WHAT THE TASK REQUIRES: Read the data below line by line and copy each one with "lines" in it.

DATA UNDER STUDY: Begin

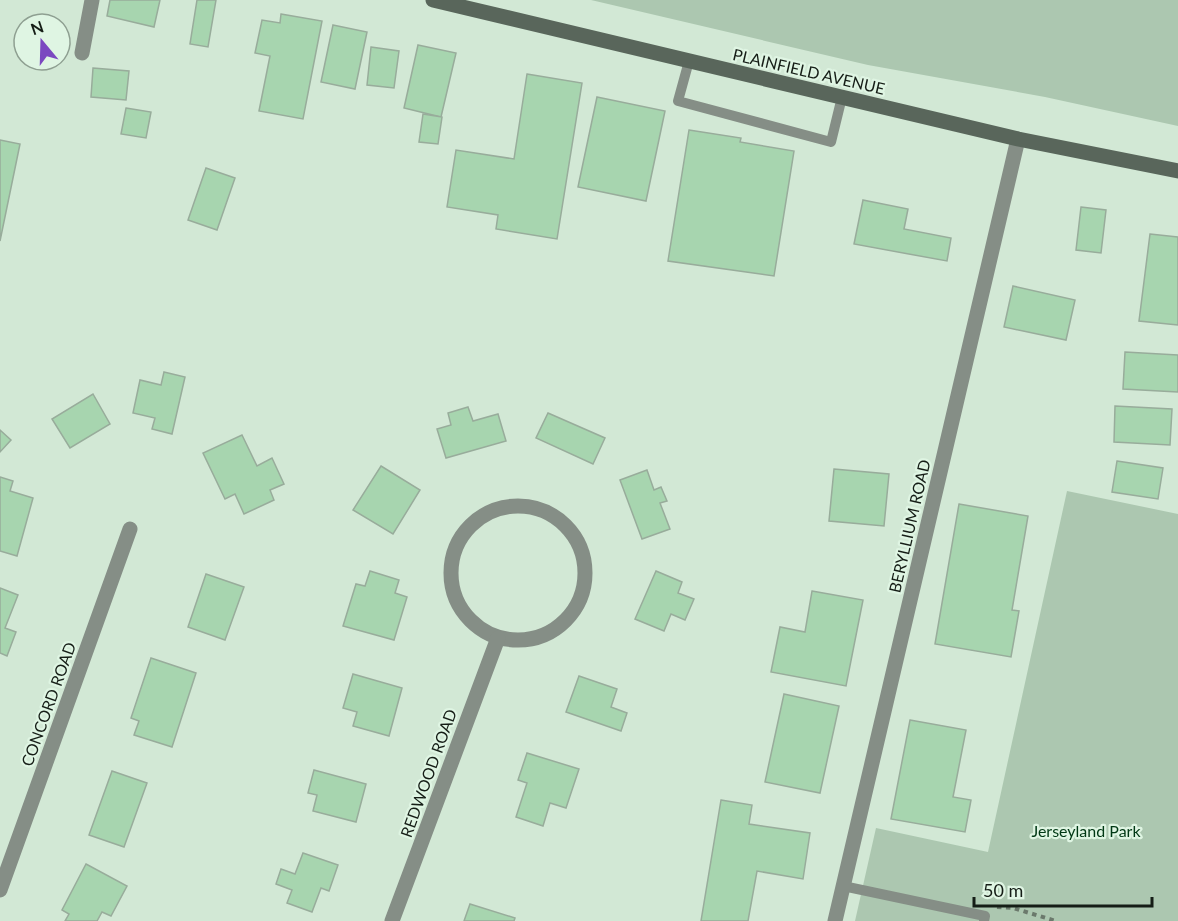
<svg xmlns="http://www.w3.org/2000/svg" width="1178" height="921" viewBox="0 0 1178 921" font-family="Lato,sans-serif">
<rect width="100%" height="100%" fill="#d2e8d5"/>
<!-- green -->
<g fill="#acc7b0">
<polygon points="591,0 1178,0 1178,126 1045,97 868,65"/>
<polygon points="1067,491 1178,514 1178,921 855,921 876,828 988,852"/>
</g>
<!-- building -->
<g fill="#a7d5af" stroke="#98ac9b" stroke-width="1.5">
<polygon points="110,0 160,0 154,27 107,16"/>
<polygon points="197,0 216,0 208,47 190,44"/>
<polygon points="281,14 322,21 303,119 259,111 270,56 255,53 262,20 280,23"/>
<polygon points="333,25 367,32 355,89 321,82"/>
<polygon points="418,45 456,53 441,117 404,108"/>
<polygon points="371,47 399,51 394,88 367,85"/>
<polygon points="93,68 129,71 126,100 91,97"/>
<polygon points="527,74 582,83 557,239 496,229 498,215 447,207 456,150 514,159"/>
<polygon points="597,97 665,111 646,201 578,187"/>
<polygon points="126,108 151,112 146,138 121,134"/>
<polygon points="423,114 442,117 438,144 419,142"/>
<polygon points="689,130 741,138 740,142 794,151 774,276 668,261"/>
<polygon points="0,140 20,144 0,241"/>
<polygon points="206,168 235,178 217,230 188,220"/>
<polygon points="863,200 908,209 904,229 951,238 947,261 854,244"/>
<polygon points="1081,207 1106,210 1101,253 1076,250"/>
<polygon points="1150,234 1178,237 1178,325 1139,321"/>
<polygon points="1013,286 1075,300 1066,340 1004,327"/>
<polygon points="1125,352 1178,355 1178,392 1123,389"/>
<polygon points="164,372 185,377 172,434 152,429 155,418 133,413 140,380 161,385"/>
<polygon points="93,394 110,424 70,448 52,419"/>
<polygon points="1115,406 1172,409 1170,445 1114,442"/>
<polygon points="468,407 473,421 498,414 506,441 446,458 437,429 451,425 448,413"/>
<polygon points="548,413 605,438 593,464 536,438"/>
<polygon points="0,430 11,440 0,452"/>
<polygon points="242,435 257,466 272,458 284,484 270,490 274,500 244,514 235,494 225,499 203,453"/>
<polygon points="1117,461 1163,468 1158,499 1112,492"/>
<polygon points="381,466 420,490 393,534 353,510"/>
<polygon points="834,469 889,474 884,526 829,521"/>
<polygon points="647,470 654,490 661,487 667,501 660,503 670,529 642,539 620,480"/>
<polygon points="0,477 13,481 10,491 33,498 17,556 0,551"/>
<polygon points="959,504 1028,516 1012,610 1019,611 1011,657 935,644"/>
<polygon points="370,571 399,580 395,593 407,597 394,640 343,626 356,584 365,586"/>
<polygon points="656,571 682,582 678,593 694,599 685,620 671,614 664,631 635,619"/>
<polygon points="206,574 244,587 225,640 188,627"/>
<polygon points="0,588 18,595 5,628 16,632 7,656 0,653"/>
<polygon points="812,591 863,600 846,686 771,672 780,627 805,632"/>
<polygon points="151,658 196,673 172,747 134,735 139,721 131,718"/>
<polygon points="353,674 402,688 389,736 353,726 357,712 343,708"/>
<polygon points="579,676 617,689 611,707 627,713 621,731 566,712"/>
<polygon points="784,694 839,706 820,793 765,782"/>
<polygon points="910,720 966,730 953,797 971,800 965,832 891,819"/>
<polygon points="527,753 579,769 566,808 550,803 543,826 516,817 527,783 518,780"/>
<polygon points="314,770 366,784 356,822 313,811 317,795 308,793"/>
<polygon points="112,771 147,783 124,847 89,835"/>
<polygon points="721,800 752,805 749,824 810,833 803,879 757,871 748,921 701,921"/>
<polygon points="303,853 338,865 329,891 321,888 312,912 287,903 292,890 276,884 281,869 295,874"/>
<polygon points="86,864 127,886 111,916 102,912 97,921 65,921 69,914 62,910"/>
<polygon points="470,904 515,918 514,921 464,921"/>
</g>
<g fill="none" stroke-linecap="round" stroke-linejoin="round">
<!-- path -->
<polyline stroke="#6b796c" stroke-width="4" stroke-dasharray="4.5 4.5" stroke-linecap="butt" points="997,907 1013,908 1056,921"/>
<!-- lane -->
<g stroke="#858e86" stroke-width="10">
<polyline points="689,61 678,101 831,142 842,97"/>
<polyline points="843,886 985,916 984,921"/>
</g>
<!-- street -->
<g stroke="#858e86" stroke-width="15">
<polyline points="82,53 92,0"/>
<circle cx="518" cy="573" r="67"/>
<polyline points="0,890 130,529"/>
<polyline points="392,921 498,638"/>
<polyline points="835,921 1018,139"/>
</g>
<!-- secondary -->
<polyline stroke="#59665b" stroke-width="15" points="433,0 1018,139 1178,171"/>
</g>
<g text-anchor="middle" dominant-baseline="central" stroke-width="4.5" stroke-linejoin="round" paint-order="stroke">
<!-- street labels -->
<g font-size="16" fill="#151d16" stroke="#dff5e3">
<text transform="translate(809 71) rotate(13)">PLAINFIELD AVENUE</text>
<text transform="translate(909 526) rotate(-77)">BERYLLIUM ROAD</text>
<text transform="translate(48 704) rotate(-70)">CONCORD ROAD</text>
<text transform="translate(428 773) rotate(-70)">REDWOOD ROAD</text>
</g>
<!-- park labels -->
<g font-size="16" fill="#003814" stroke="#dff5e3">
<text x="1086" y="830">Jerseyland Park</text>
</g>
</g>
<!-- north arrow -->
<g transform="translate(42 42) rotate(341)"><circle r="28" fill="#dff5e3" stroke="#8e9f91" stroke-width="1.5"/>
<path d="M0-4.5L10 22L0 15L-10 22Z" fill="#7b48c0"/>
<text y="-9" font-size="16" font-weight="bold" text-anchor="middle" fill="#151d16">N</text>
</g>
<!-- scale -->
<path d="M974 897v9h178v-9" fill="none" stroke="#151d16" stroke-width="3"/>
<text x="983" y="897" font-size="18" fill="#151d16" stroke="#dff5e3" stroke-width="4.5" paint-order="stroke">50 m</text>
</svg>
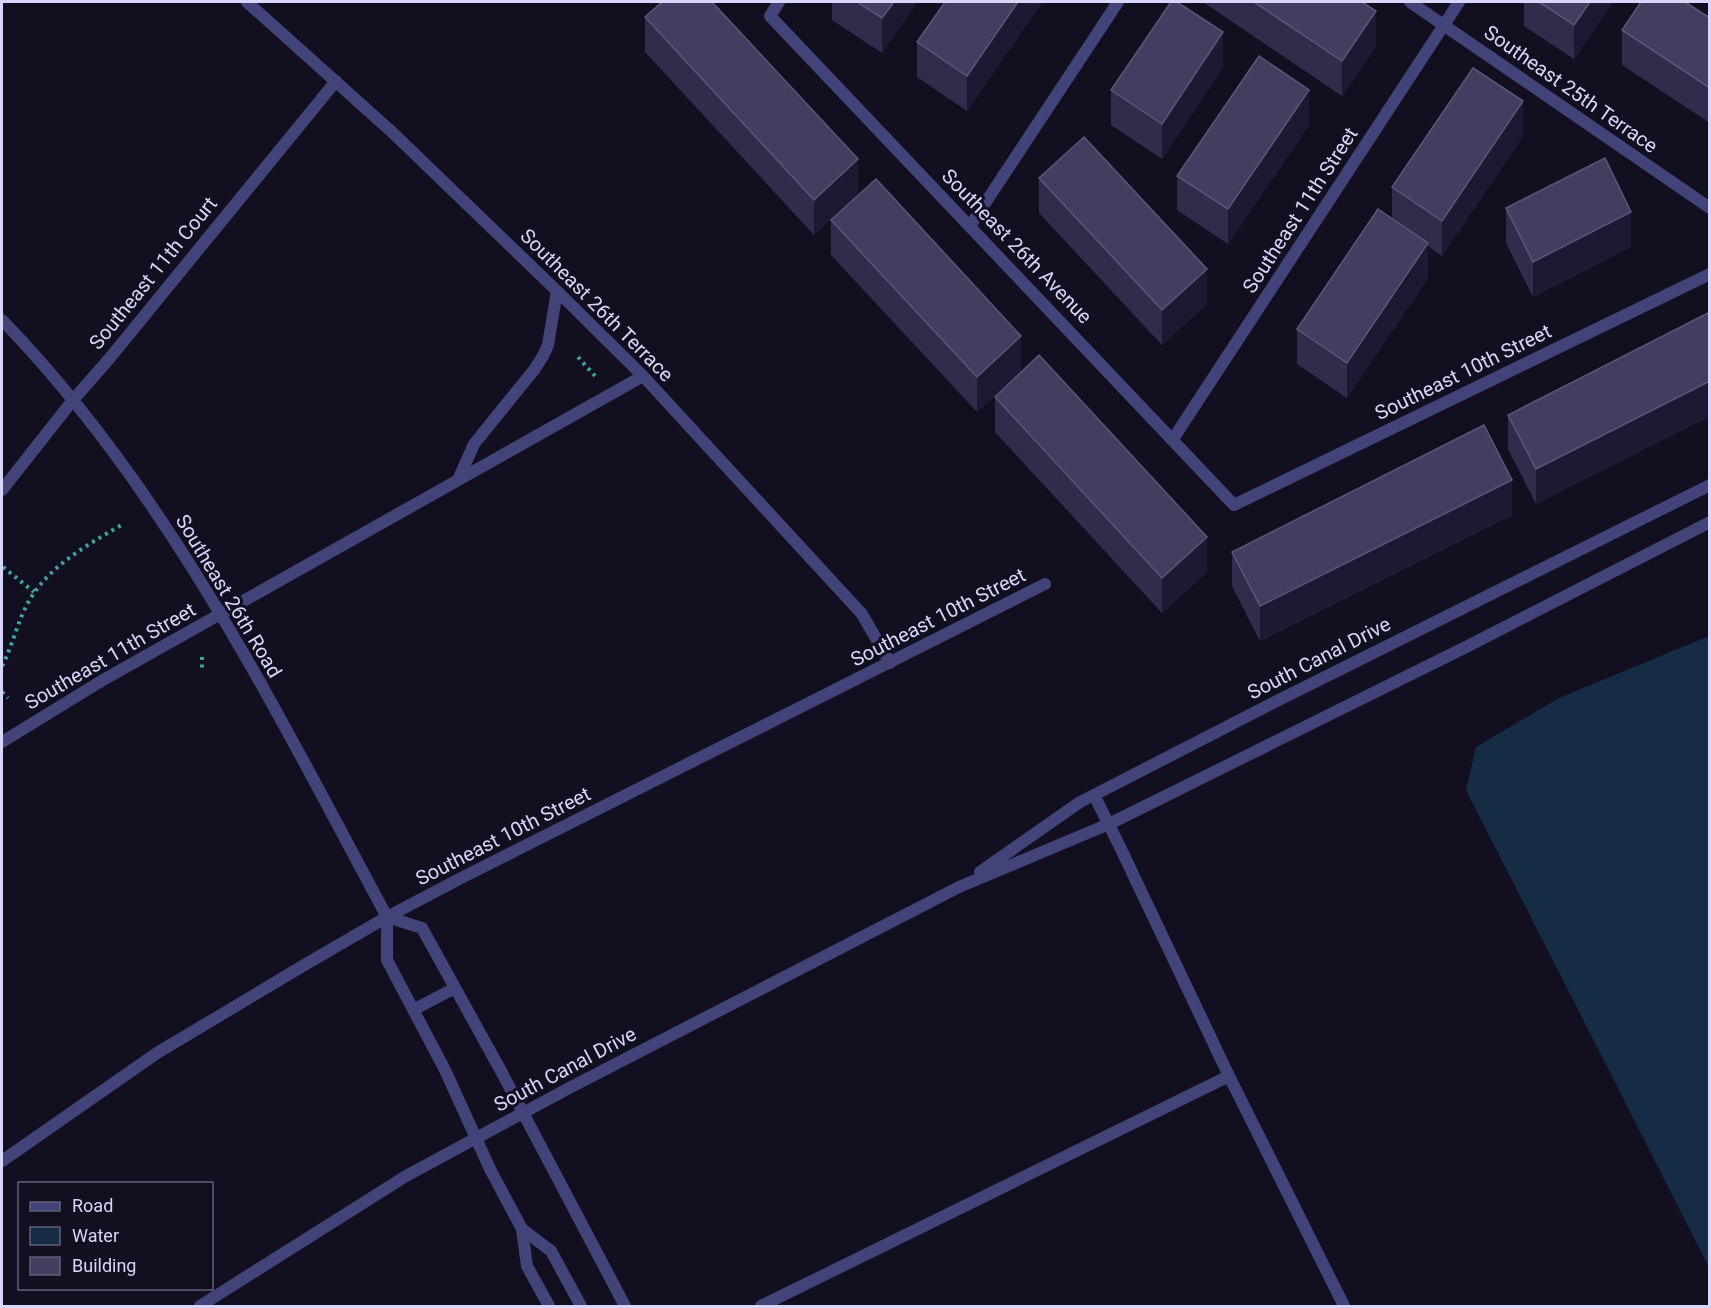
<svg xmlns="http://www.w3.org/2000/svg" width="1711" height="1308" viewBox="0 0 1711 1308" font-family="Roboto,sans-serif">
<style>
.water{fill:#162b44}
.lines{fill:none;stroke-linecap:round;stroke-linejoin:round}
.path{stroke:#3fa498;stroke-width:4;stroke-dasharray:3 4.5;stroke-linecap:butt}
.minor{stroke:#424379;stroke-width:12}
.tertiary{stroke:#424379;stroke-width:12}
.wall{fill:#312c4c}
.shaded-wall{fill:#1d1933}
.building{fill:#433e5f;stroke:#5a5677;stroke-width:1.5}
.labels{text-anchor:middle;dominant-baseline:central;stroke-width:6;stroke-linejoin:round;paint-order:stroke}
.street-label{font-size:20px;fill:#d8d6f9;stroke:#121020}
</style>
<rect width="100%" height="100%" fill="#121020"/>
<path class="water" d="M1709 636V1267L1466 790 1476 747 1559 698Z"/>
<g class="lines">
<path class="path" d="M578 357 596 377
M3 567 34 592
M202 657V671
M2 666C11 649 15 631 23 613 41 570 84 547 123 524
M2 692 8 698"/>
<path class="minor" d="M247 2 393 133 557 291 643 376 862 614 890 663
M779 2 770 16 1234 505 1710 274
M1410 2 1710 208
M970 226 1118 2
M2 320C168 491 275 709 387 917V960L445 1070 490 1169 522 1229 527 1266 549 1306
M1173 439 1459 2
M458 480 474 444 534 370 543 356 548 345 557 291
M2 490 73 400 109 359 336 81
M2 742 103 680 643 376
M1094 795 1120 847 1229 1076 1344 1306
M387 917 422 928 501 1071 625 1306
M413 1010 455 988
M2 1161 157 1053 306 964 387 917 465 876 1045 584
M522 1229 551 1251 581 1306
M761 1306 1229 1076"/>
<path class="tertiary" d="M980 872 1080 802 1094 795 1269 705 1710 485
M200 1306 406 1176 571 1087 959 887 1109 824 1468 646 1710 522"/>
</g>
<path class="wall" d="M832 2H917L882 53 832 20Z
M945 2H1042L967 111 917 77V42Z
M1203 2H1362L1376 46 1342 96Z
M1524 2H1613L1574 59 1524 26Z
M645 17 858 194 814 235 645 52Z
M1710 18V123L1622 65V30Z
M1223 67 1162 159 1111 125V90Z
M1309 125 1228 244 1177 210V176Z
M1523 136 1442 256 1428 246V278L1347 398 1297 364V329L1392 219V187Z
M1039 178 1207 304 1162 345 1039 213Z
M1506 208 1631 247 1533 297 1506 243Z
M831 220 1021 371 977 412 831 255Z
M1710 312V416L1536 504 1508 449V415Z
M995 397 1207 572 1162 613 995 432Z
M1512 515 1260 641 1232 586V552Z"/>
<path class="shaded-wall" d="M894 2H917L882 53V18Z
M1018 2H1042L967 111V76Z
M1590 2H1613L1574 59V25Z
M1376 11V46L1342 96V61Z
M1223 32V67L1162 159V124Z
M1309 90V125L1228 244V209Z
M1523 101V136L1442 256V221Z
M858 159V194L814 235V200Z
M1631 212V247L1533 297V262Z
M1428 243V278L1347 398V363Z
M1207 269V304L1162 345V310Z
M1021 336V371L977 412V377Z
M1710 381V416L1536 504V469Z
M1512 480V515L1260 641V606Z
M1207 537V572L1162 613V578Z"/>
<path class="building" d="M662 2H712L858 159 814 200 645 17Z
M857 2H894L882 18Z
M945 2H1018L967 76 917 42Z
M1171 2H1177L1223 32 1162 124 1111 90Z
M1254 2H1362L1376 11 1342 61Z
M1539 2H1590L1574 25Z
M1641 2H1685L1710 18V88L1622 30Z
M1259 56 1309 90 1228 209 1177 176Z
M1473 68 1523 101 1442 221 1392 187Z
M1084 137 1207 269 1162 310 1039 178Z
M1605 158 1631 212 1533 262 1506 208Z
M876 179 1021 336 977 377 831 220Z
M1378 209 1428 243 1347 363 1297 329Z
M1710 312V381L1536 469 1508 415Z
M1039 355 1207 537 1162 578 995 397Z
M1484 425 1512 480 1260 606 1232 552Z"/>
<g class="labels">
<g class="street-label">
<text transform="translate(1571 89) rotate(35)">Southeast 25th Terrace</text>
<text transform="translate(1300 210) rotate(-57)">Southeast 11th Street</text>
<text transform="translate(1017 246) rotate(46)">Southeast 26th Avenue</text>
<text transform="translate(153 273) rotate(-51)">Southeast 11th Court</text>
<text transform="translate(597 305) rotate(45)">Southeast 26th Terrace</text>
<text transform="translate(1463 372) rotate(-26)">Southeast 10th Street</text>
<text transform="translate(229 596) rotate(59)">Southeast 26th Road</text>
<text transform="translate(938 617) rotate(-27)">Southeast 10th Street</text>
<text transform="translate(110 656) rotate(-30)">Southeast 11th Street</text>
<text transform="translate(1319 658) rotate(-27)">South Canal Drive</text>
<text transform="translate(503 836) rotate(-27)">Southeast 10th Street</text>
<text transform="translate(565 1069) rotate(-28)">South Canal Drive</text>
</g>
</g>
<rect width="1711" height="1308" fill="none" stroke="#d8d6f9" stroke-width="6"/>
<rect x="18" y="1182" width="195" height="108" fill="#121020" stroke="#615f77" stroke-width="1.5"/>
<rect x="30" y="1202" width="30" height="9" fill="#424379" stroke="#615f77" stroke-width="1.5"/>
<text x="72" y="1212" font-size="18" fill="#d8d6f9">Road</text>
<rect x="30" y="1227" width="30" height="18" fill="#162b44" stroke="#615f77" stroke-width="1.5"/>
<text x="72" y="1242" font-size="18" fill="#d8d6f9">Water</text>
<rect x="30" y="1257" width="30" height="18" fill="#433e5f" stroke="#615f77" stroke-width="1.5"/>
<text x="72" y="1272" font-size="18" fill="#d8d6f9">Building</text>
</svg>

DATA UNDER STUDY: End

ANSWER AREA:
.lines{fill:none;stroke-linecap:round;stroke-linejoin:round}
<g class="lines">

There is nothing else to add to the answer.